Zemanta Related Posts ThumbnailLes Etats généraux des Concertations nationales ont  48 heures pour finaliser leurs rapports et les transmettre au présidium, impatient de convoquer la plénière ultime à consacrer à leur adoption. Ce compromis a été trouvé à l’issue d’une réunion tenue hier mardi 24 septembre dans la salle des Banquets du Palais du peuple entre le présidium et les modérateurs des groupes thématiques.

Le professeur Bongongo, co-modérateur de la thématique « Bonne gouvernance et la Réforme institutionnelle » a assuré que dans les 48 heures, tous les rapports seraient prêts. Il a souligné que les divergences qui persistent dans les différents Etats pourront être aplanies dans un bref délai, grâce à l’esprit de consensus qui caractérise les travaux.

Aussitôt après les modérateurs des Etats généraux, le présidium a conféré avec les partis politiques signataires de l’Accord du 23 mars 2009, en présence de l’Abbé Malumalu de Starec, du secrétaire du DDR et de la commission nationale des réfugiés.
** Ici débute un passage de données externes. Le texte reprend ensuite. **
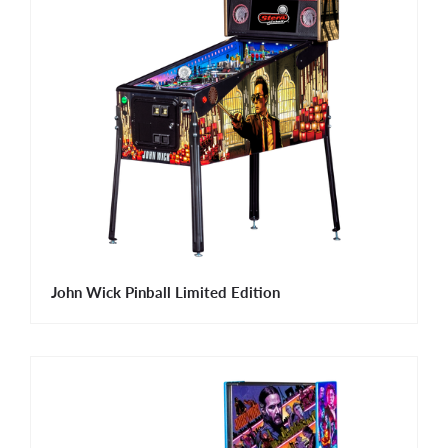
John Wick Pinball Limited Edition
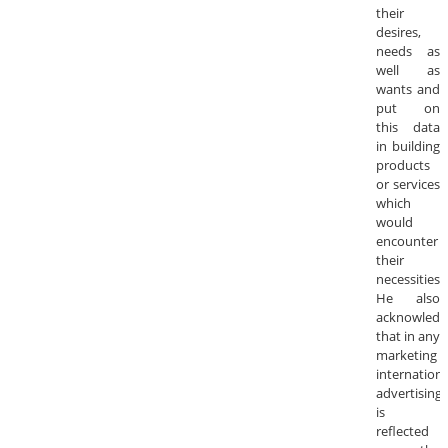
their
desires,
needs as
well as
wants and
put on
this data
in building
products
or services
which
would
encounter
their
necessities.
He also
acknowledg
that in any
marketing
internationa
advertising
is
reflected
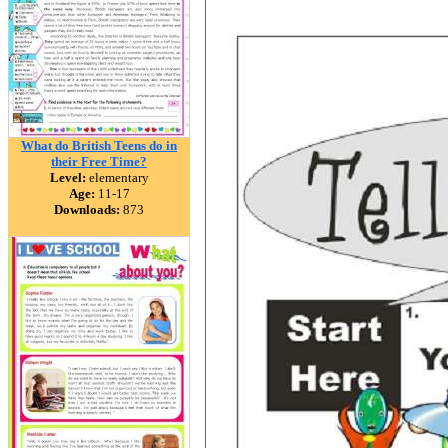
What do British Teens do in
their Free Time?
Level:
elementary
Age:
11-17
Downloads:
873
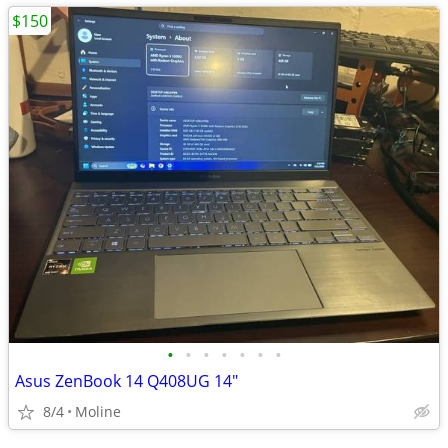
$150
•
•
•
•
•
•
•
Asus ZenBook 14 Q408UG 14"
8/4
Moline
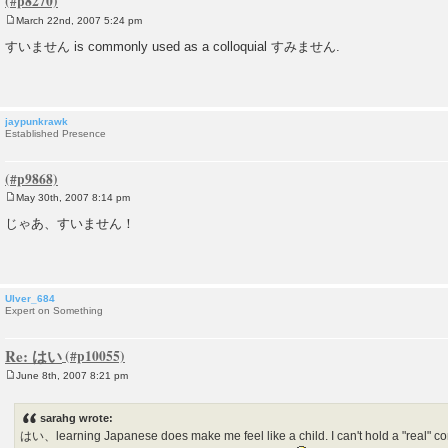
March 22nd, 2007 5:24 pm
P
o
すいません is commonly used as a colloquial すみません.
s
t
jaypunkrawk
Established Presence
May 30th, 2007 8:14 pm
P
o
じゃあ、すいません！
s
t
Ulver_684
Expert on Something
Re: はい
June 8th, 2007 8:21 pm
P
o
s
sarahg wrote:
t
はい、learning Japanese does make me feel like a child. I can't hold a "real" co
A l’issue de cette entrevue, Appolinaire Malumalu a confirmé le feu vert du présidium pour l’intégration des membres de ces ex-groupes armés mués en partis politiques en qualité d’experts aux Etats généraux.

Selon lui,  ces ex-combattants ont de l’expérience pour enrichir les résolutions. Le président de la Commission Electorale Nationale Indépendante a toutefois précisé que  seuls les groupes armés signataires de l’Accord du 23 mars 2009 sont éligibles aux Concertations  nationales. Pour ceux qui sont encore actifs, Malumalu a indiqué qu’ils doivent se conformer au processus de leur transformation en partis politiques et de la démobilisation de leurs affiliés.

            Satisfait de la décision du présidium, le porte-parole de ces groupes armés a déclaré que leur plateforme sera d’un apport  considérable dans la démobilisation des groupes combattants qui menacent la paix à l’Est, en dépit du fait qu’ils ont rejoint tardivement le train des concertations nationales.